Por dez votos a um, prevaleceu o entendimento do relator, ministro Edson Fachin, de que a Arguição de Descumprimento de Preceito Fundamental (ADPF) 572, cujo objeto era a Portaria 69/2019 da Presidência do STF, que determinou a instauração do inquérito, é totalmente improcedente, “diante de incitamento ao fechamento do STF, de ameaça de morte ou de prisão de seus membros e de apregoada desobediência a decisões judiciais”. Ficou vencido o ministro Marco Aurélio, que julgou procedente a ADPF.

Primeira a votar, a ministra Rosa Weber observou que o sistema processual penal não confere às polícias judiciais a exclusividade da investigação criminal e que não há qualquer obstáculo legal à investigação administrativa no âmbito dos três Poderes. Ela lembrou que, ao exercer a presidência do Tribunal Superior Eleitoral (TSE), já havia registrado a preocupação com os efeitos “nefastos” das notícias falsas sobre o processo democrático no país, ao constatar que a desinformação divulgada em larga escala passou a influenciar diretamente as escolhas da sociedade nos mais variados temas.

O ministro Luiz Fux afirmou que a legislação brasileira autoriza que juízes, ao verificar a existência de crime, iniciem investigações, especialmente em defesa da jurisdição. Segundo ele, os fatos investigados no INQ 4781 (atos de abuso, de ofensa, de atentado à dignidade da Justiça, do Supremo e da democracia) são “gravíssimos” e se enquadram no Código Penal, na Lei de Segurança Nacional e na Lei de Organizações Criminosas.

Para a ministra Cármen Lúcia, o inquérito não trata do cerceamento de liberdade, mas da garantia de liberdades e direitos essenciais. Segundo ela, o STF não permite qualquer tipo de censura, mas não é possível considerar como protegidos pela liberdade de expressão atos que atentem contra a Constituição, incitem o ódio ou o cometimento de crimes.

O ministro Ricardo Lewandowski também seguiu o relator pela constitucionalidade da Portaria GP 69/2019, que instaurou o INQ 4781, pois entende que o feito visa apurar ofensas que atingem não só os integrantes do Supremo, mas também seus familiares e servidores da instituição. Em relação à possibilidade de investigação administrativa pelos Poderes da República, ele lembrou que o STF reconheceu essas atribuições quanto à polícia legislativa do Congresso Nacional, ao permitir, inclusive, a prisão, no caso de crimes cometidos em suas dependências.

O ministro Gilmar Mendes também entendeu não haver vícios na instauração do inquérito, pois os objetos e fatos da investigação foram devidamente delimitados.

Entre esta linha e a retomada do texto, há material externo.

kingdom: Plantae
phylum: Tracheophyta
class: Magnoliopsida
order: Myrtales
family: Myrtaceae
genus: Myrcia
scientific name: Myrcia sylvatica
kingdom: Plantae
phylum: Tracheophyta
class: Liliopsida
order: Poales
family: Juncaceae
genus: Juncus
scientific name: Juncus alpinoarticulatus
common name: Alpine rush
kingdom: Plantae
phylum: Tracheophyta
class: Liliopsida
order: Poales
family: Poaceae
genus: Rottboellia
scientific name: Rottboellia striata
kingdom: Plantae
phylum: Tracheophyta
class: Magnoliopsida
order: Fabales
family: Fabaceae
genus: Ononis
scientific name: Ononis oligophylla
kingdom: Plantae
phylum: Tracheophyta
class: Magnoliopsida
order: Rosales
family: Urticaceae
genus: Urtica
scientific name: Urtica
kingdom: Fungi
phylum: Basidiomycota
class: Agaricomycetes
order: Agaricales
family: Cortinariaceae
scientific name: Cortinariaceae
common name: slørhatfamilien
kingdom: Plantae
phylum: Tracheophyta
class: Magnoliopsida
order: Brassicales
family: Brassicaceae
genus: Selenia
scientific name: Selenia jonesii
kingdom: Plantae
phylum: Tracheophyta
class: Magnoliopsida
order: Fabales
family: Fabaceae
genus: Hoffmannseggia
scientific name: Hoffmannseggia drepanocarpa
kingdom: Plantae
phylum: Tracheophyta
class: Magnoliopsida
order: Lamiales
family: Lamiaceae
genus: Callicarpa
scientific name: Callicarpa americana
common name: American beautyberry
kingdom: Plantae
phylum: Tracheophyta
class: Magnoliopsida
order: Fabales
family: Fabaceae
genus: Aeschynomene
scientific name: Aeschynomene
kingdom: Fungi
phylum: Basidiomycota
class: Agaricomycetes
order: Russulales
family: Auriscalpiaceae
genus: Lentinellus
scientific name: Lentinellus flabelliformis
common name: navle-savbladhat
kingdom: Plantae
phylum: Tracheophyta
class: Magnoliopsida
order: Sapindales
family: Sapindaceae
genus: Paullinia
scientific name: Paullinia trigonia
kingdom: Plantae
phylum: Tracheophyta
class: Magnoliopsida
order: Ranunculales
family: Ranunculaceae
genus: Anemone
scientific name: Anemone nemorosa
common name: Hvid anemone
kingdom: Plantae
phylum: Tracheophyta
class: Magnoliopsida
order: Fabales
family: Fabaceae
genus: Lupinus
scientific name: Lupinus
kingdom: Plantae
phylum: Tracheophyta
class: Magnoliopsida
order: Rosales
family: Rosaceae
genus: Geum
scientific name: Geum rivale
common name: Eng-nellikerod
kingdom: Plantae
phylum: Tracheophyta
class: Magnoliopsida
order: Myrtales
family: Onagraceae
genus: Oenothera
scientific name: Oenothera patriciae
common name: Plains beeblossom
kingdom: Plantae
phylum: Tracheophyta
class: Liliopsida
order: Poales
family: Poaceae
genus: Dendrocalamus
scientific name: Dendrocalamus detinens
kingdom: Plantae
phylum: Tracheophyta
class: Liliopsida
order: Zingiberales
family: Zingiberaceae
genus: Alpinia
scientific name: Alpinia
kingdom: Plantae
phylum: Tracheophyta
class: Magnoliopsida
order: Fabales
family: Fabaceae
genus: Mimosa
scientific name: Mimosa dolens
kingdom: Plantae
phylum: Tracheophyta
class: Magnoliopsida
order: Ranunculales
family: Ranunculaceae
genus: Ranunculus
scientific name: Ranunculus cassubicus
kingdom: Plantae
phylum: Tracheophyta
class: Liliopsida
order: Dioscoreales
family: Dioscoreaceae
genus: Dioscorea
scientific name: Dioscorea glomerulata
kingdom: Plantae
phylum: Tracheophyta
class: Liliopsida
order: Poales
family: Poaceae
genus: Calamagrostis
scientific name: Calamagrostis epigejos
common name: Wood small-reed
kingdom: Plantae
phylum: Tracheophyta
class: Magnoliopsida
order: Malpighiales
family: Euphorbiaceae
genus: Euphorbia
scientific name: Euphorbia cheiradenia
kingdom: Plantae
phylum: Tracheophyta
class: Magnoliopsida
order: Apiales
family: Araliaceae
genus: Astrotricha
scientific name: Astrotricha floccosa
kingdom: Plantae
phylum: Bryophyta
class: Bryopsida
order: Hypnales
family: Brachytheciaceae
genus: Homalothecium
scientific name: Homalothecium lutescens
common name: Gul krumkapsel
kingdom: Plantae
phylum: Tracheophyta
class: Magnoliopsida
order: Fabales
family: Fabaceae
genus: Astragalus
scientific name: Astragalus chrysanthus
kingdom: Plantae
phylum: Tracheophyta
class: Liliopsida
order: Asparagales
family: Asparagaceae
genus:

Ele destacou a gravidade dos fatos e afirmou que o uso sistemático de robôs para divulgar notícias falsas e ameaças não é liberdade de expressão, mas um movimento orquestrado para afetar a credibilidade do STF. Na sua avaliação, a divulgação massiva de notícias inverídicas viola o direito da sociedade de ser devidamente informada.

O ministro Celso de Mello observou, em seu voto, que o STF tem a função extraordinária e atípica de apurar qualquer lesão real ou potencial a sua independência, e as regras do Regimento Interno do STF que fundamentaram a instauração do inquérito se qualificam como instrumento de proteção e defesa da ordem e da constitucionalidade. Segundo ele, não teria sentido retirar do Tribunal instrumentos que o permitam, de forma efetiva, proteger a ordem democrática, o Estado Democrático de Direito e a própria instituição. Para o decano, a máquina de notícias fraudulentas se assemelha às organizações criminosas, mas com o propósito de coagir a instituição.

O presidente do STF, ministro Dias Toffoli, afirmou que, há algum tempo, o Tribunal e seus ministros sofrem ataques e têm sua integridade e sua honorabilidade ameaçadas por milícias digitais que buscam atingir a instituição e o Estado Democrático de Direito. Segundo o ministro, a instauração do inquérito, por meio de portaria assinada por ele, é uma prerrogativa de reação institucional que se tornou necessária em razão da escalada das agressões cometidas contra o Tribunal. Ele lembrou que tomou a iniciativa apenas depois de constatar a “inércia ou a complacência daqueles que deveriam adotar medidas para evitar o aumento do número e da intensidade de tais ataques”.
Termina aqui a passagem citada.